Work order = A stretch of the entries below is to be set down exactly, running from the line with "Le site de l'éc" through the line with "et les vendredis de 9h à 12h", both included, and no other line.

Input material =
# # #

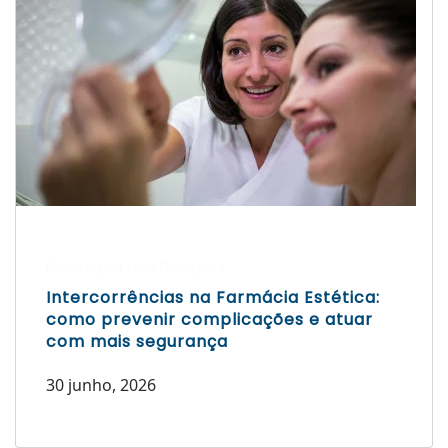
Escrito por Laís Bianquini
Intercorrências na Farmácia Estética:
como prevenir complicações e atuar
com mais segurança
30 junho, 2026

# # #

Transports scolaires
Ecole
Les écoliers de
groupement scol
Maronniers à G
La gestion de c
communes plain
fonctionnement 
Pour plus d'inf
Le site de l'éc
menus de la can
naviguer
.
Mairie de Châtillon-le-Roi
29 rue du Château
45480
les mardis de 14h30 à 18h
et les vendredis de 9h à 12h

# # #

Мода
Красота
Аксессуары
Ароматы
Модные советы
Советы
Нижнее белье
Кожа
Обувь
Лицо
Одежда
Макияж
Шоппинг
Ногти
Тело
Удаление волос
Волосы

# # #

Result of the task =
Le site de l'éc
menus de la can
naviguer
.
Mairie de Châtillon-le-Roi
29 rue du Château
45480
les mardis de 14h30 à 18h
et les vendredis de 9h à 12h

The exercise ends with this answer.